PARIS (Reuters) - French lawmakers approved tougher penalties for defying a nationwide confinement order as the coronavirus death toll rose on Sunday, with a first member of the country’s medical profession among the victims.
Reacting to news of the doctor’s death, health minister Olivier Veran paid tribute to medical staff confronting the pandemic and urged other workers to keep key services running, even as the lockdown halts many businesses deemed non-essential.
“The medical profession is making a heavy sacrifice in our country today,” Veran said on LCI television.
The doctor who died was an emergency specialist at the university hospital in Compiegne, north of Paris, where several other staff have tested positive for the virus, according to French media reports.
The coronavirus death toll recorded by French hospitals rose by 112 to 674 on Sunday, officials said, while the number of confirmed cases increased by 11% to 16,018 over 24 hours.
France’s top administrative court on Sunday rejected demands that it impose stricter confinement rules, but the government is taking its own advice on tougher measures.
Those caught defying the order - which has exceptions for essential commuting, shopping and solitary exercise - will also face harsher penalties, ranging from 135 to 3,700 euros ($3,960) and a six-month prison term for repeat breaches, under the health emergency bill approved by lawmakers.

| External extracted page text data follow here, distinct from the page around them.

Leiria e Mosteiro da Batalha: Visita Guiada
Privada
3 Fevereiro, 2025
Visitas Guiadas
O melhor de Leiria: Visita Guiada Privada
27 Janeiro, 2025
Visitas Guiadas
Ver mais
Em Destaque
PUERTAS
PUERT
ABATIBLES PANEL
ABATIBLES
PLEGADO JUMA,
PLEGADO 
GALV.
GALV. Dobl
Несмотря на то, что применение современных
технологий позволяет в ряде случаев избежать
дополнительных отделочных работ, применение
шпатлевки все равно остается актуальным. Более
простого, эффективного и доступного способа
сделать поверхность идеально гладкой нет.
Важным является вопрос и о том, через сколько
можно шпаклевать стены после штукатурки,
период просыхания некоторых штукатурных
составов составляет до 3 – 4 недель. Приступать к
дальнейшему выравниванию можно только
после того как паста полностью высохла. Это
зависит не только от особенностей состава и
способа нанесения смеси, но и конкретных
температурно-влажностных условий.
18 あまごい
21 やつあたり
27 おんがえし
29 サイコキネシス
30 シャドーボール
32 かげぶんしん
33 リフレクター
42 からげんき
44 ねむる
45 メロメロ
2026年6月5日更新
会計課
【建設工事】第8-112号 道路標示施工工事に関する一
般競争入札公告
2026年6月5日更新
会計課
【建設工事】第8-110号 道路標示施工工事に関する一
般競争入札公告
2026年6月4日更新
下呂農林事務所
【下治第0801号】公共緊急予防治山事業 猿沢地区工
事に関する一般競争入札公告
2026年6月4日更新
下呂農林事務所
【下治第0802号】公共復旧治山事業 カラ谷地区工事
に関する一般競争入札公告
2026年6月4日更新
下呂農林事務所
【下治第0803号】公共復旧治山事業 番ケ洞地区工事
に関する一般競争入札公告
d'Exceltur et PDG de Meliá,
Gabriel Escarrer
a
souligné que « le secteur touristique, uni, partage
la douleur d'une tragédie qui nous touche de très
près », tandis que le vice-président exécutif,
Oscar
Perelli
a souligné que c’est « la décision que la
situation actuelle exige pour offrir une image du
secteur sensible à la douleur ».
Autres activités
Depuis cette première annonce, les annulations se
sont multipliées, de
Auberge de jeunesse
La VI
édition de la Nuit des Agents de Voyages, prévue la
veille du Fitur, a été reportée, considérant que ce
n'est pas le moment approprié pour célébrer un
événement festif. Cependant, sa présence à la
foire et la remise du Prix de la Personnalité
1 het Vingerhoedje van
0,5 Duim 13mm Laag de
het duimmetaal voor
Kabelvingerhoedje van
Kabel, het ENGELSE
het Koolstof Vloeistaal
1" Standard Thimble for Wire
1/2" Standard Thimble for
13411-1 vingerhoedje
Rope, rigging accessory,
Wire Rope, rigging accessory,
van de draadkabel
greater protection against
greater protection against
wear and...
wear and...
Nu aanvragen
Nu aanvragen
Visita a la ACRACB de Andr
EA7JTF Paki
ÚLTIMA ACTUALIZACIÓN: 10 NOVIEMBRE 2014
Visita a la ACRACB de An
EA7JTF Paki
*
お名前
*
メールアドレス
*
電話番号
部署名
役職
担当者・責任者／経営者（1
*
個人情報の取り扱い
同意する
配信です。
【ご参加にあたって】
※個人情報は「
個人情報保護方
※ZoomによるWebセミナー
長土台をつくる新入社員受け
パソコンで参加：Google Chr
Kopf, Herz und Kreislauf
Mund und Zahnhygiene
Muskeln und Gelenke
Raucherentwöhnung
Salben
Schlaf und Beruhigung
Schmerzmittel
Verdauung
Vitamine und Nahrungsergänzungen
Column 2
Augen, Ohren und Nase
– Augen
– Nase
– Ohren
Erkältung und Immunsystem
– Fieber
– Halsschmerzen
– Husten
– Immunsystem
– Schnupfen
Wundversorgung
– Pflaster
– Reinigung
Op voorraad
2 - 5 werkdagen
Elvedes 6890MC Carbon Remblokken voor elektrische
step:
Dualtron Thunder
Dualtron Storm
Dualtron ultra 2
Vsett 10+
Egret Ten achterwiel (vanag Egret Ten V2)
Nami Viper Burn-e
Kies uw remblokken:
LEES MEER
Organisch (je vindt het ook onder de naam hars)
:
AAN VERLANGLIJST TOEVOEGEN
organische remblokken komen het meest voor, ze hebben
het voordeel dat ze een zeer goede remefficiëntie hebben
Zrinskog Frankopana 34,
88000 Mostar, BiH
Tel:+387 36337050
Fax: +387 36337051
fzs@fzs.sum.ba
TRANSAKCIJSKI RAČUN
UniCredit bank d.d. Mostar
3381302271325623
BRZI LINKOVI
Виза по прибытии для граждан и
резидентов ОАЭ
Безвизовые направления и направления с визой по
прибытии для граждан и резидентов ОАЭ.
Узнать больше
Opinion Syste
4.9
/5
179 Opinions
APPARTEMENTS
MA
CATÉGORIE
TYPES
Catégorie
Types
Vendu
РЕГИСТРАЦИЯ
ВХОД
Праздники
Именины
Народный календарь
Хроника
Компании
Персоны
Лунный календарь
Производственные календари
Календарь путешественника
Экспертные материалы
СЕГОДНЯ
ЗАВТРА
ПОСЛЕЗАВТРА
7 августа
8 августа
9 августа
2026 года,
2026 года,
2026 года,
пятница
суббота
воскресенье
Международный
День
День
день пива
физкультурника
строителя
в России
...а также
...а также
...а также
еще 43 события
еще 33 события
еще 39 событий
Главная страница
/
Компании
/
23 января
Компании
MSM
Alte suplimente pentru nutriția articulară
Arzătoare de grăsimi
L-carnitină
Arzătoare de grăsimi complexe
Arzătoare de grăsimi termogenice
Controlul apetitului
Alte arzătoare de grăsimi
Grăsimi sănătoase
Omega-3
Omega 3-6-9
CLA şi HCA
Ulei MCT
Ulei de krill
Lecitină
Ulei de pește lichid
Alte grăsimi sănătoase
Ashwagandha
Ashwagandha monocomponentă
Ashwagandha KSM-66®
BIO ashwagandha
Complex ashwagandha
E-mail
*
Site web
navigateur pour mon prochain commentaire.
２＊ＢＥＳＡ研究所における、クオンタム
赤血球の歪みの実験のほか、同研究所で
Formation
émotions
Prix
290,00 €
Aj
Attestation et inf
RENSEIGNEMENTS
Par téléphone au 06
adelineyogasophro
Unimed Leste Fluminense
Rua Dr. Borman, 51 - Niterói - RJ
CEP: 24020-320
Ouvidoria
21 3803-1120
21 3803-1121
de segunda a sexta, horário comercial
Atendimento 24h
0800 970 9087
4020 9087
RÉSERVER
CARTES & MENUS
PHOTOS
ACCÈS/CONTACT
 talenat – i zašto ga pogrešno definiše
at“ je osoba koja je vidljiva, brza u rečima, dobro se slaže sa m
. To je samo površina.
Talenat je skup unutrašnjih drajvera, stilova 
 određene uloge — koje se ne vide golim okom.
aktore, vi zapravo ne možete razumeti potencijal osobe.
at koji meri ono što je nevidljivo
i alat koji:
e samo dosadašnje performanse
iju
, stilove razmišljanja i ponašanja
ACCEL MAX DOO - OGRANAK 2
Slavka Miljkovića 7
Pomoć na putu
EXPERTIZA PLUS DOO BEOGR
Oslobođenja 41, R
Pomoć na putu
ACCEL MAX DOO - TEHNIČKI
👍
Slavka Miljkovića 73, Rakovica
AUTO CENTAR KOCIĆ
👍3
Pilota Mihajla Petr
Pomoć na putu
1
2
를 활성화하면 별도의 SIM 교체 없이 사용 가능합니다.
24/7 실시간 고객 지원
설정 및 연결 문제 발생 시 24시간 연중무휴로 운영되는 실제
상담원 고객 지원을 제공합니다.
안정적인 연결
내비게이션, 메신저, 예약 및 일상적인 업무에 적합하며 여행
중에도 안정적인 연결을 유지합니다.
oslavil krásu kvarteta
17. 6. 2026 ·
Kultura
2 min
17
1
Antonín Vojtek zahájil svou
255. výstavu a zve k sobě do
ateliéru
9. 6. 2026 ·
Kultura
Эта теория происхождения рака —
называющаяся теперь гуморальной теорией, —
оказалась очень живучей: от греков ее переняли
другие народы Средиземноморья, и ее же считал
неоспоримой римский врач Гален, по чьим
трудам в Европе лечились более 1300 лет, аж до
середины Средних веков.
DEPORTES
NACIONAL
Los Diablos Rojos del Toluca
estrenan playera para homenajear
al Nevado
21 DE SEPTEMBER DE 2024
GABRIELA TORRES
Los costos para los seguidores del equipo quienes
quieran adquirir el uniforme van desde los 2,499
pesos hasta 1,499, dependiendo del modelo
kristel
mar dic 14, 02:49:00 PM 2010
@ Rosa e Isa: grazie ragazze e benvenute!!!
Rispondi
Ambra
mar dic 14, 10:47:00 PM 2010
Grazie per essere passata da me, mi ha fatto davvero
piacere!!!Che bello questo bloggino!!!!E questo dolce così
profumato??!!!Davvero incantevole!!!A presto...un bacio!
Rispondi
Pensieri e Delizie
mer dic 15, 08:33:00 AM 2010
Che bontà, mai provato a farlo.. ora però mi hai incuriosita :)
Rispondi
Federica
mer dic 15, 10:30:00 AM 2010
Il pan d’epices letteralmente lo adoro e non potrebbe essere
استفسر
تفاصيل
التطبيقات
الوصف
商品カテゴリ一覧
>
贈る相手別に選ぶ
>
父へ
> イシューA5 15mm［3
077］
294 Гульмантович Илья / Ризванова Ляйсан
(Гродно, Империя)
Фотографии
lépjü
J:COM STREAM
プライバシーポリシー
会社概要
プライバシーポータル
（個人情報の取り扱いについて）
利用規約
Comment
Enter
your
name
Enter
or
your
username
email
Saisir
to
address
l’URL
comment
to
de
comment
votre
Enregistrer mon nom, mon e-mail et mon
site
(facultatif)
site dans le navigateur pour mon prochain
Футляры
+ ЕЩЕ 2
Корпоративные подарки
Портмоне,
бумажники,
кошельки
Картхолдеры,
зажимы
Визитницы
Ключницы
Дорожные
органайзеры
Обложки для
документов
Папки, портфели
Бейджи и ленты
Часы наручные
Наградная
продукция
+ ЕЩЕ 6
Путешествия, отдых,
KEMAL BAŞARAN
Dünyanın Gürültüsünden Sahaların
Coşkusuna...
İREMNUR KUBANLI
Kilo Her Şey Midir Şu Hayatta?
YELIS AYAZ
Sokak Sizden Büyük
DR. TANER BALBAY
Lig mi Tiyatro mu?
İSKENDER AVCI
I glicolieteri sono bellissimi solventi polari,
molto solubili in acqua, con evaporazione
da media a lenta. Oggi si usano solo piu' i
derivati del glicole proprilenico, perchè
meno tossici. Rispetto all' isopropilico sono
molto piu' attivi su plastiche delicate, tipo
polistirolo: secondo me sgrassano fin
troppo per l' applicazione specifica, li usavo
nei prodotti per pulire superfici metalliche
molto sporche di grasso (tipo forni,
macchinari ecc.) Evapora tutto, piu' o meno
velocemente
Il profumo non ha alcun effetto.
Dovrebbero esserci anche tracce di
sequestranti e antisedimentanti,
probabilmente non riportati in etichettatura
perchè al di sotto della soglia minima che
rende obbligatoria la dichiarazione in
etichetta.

Supermarket retailer Auchan [AUCH.UL] separately announced a 1,000 euro ($1,070) bonus for employees, amid concern over staffing levels in critical areas of the economy and public services.
The government is considering a tax-free “attendance bonus” for people who need to be at their workplace to carry out key jobs, officials have said.
“We’re asking citizens to continue mobilising to keep our economy working,” health minister Veran said. “Not for the sake of economic objectives or budgets, but because a single missing link can bring down the entire production system.”
Veran also said France was expecting preliminary results within two weeks from a clinical test of the effectiveness of anti-malaria drug hydroxychloroquine against COVID-19, the condition caused by the virus.
There are as yet no vaccines or treatments approved but trials are under way in the United States and Europe to see whether hydroxychloroquine can prevent, or reduce the severity of, the illness.
French hospitals began testing the anti-malarial and three other drugs on Sunday, research institute Inserm said, as part of a European program involving 3,200 COVID-19 patients.